Add the ORTModelForSemanticSegmentation class #539

TheoMrc · 2022-12-02T20:19:52Z

What does this PR do?

This PR aims to implement the ORTModelForImageSegmentation class to provide support for image segmentation .onnx models, and full integration of such models through transformers pipelines for CPU or GPU onnxruntime inference (see Issue #382)

Implementation details

The ORTModelForImageSegmentation was based on the already implemented ORTModelForImageClassification in optimum/onnxruntime/modeling_ort.py with several modifications:

For CPU and GPU inference :

class was added to optimum/onnxruntime/__init__.py
self.forward method returns a SemanticSegmenterOutput instead of ImageClassifierOutput
correct auto_model_class and export_feature referenced
Copied all tests from the ORTModelForImageClassificationIntegrationTest in tests/onnxruntime/test_modeling.py

For GPU inference

logits_shape was changed ORTModelForImageSegmentation.prepare_logits_buffer to return a 4 dimensional tensor shape 2D of shape (input_batch_size, self.config.num_labels, output_height, output_width).
The issue is that I did not find a way to get model output size, which is different from input size from config.json, or any other attribute of ORTModelForImageSegmentation or ORTModelForImageSegmentation.model.
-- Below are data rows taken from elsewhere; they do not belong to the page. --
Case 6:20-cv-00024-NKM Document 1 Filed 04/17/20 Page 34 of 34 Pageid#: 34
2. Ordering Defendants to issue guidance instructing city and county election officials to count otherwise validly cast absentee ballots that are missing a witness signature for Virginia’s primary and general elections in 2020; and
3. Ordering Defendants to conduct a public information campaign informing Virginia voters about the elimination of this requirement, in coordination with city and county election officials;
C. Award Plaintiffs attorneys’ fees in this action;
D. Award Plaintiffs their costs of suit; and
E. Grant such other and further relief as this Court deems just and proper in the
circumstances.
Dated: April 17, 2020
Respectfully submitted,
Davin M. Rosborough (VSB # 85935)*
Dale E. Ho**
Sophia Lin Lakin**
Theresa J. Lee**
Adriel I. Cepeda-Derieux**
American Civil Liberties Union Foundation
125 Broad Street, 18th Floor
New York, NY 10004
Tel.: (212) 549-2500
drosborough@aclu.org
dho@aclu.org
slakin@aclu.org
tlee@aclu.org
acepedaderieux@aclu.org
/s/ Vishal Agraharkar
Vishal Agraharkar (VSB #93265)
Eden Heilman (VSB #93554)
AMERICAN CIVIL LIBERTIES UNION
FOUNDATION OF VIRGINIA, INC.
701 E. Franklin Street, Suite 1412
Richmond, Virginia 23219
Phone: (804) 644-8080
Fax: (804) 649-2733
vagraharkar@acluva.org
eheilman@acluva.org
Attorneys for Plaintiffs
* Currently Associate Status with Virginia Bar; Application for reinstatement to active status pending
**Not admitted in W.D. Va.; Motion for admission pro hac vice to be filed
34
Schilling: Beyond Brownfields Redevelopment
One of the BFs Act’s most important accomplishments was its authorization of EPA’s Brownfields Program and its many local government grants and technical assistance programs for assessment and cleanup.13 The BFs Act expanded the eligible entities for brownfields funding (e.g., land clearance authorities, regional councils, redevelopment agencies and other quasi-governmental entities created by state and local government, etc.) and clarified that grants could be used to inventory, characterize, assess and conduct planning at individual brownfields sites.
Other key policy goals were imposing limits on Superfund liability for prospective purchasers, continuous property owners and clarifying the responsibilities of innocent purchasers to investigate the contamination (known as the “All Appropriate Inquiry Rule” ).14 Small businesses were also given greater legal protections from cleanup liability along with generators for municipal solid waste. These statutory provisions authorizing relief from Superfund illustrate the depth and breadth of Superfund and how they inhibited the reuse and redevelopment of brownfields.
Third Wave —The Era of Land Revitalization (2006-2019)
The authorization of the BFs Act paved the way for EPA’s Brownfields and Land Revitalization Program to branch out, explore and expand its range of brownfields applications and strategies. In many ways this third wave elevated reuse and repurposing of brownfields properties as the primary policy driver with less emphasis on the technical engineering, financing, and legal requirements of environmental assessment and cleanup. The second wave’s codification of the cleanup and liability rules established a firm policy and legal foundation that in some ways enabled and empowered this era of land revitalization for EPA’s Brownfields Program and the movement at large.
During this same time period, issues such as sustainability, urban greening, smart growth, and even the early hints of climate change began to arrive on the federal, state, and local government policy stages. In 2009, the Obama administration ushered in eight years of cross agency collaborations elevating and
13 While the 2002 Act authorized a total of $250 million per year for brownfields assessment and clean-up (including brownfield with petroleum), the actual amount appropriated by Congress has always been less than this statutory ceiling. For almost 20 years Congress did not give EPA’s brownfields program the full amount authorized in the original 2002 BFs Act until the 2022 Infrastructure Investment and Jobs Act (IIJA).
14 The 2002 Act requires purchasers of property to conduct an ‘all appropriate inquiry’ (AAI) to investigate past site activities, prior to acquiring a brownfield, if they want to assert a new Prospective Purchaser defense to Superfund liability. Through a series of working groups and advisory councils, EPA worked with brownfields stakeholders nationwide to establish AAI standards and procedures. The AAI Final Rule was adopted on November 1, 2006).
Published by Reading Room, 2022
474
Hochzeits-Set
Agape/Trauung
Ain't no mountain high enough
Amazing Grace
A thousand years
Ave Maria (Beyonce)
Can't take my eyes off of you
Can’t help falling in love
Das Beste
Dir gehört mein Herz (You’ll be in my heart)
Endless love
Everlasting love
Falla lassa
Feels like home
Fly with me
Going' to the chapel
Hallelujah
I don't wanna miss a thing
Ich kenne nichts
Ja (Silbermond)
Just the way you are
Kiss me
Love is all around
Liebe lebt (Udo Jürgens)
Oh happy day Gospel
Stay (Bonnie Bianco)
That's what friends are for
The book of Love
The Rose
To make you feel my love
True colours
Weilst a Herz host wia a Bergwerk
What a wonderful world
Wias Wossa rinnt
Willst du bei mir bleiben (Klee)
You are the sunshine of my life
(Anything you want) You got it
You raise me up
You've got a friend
CPU inference works as following:

from optimum.onnxruntime.modeling_ort import ORTModelForImageSegmentation
session = ORTModelForImageSegmentation.load_model(onnx_path)
onnx_model = ORTModelForImageSegmentation(session)
inputs = feature_extractor(pil_image, return_tensors="pt")
outputs = onnx_model(**inputs)

I could not test GPU inference because I could not manage to make onnxruntime-gpu work:

onnx_model.to('cuda:0')
>>>  File "C:\Users\theol\Documents\GitHub\Repositories\optimum\optimum\onnxruntime\modeling_ort.py", line 202, in to
    validate_provider_availability(provider)  # raise error if the provider is not available
>>>  File "C:\Users\theol\Documents\GitHub\Repositories\optimum\optimum\onnxruntime\utils.py", line 227, in validate_provider_availability
    raise ImportError(
>>>ImportError: Asked to use CUDAExecutionProvider, but `onnxruntime-gpu` package was not found. Make sure to install `onnxruntime-gpu` package instead of `onnxruntime`.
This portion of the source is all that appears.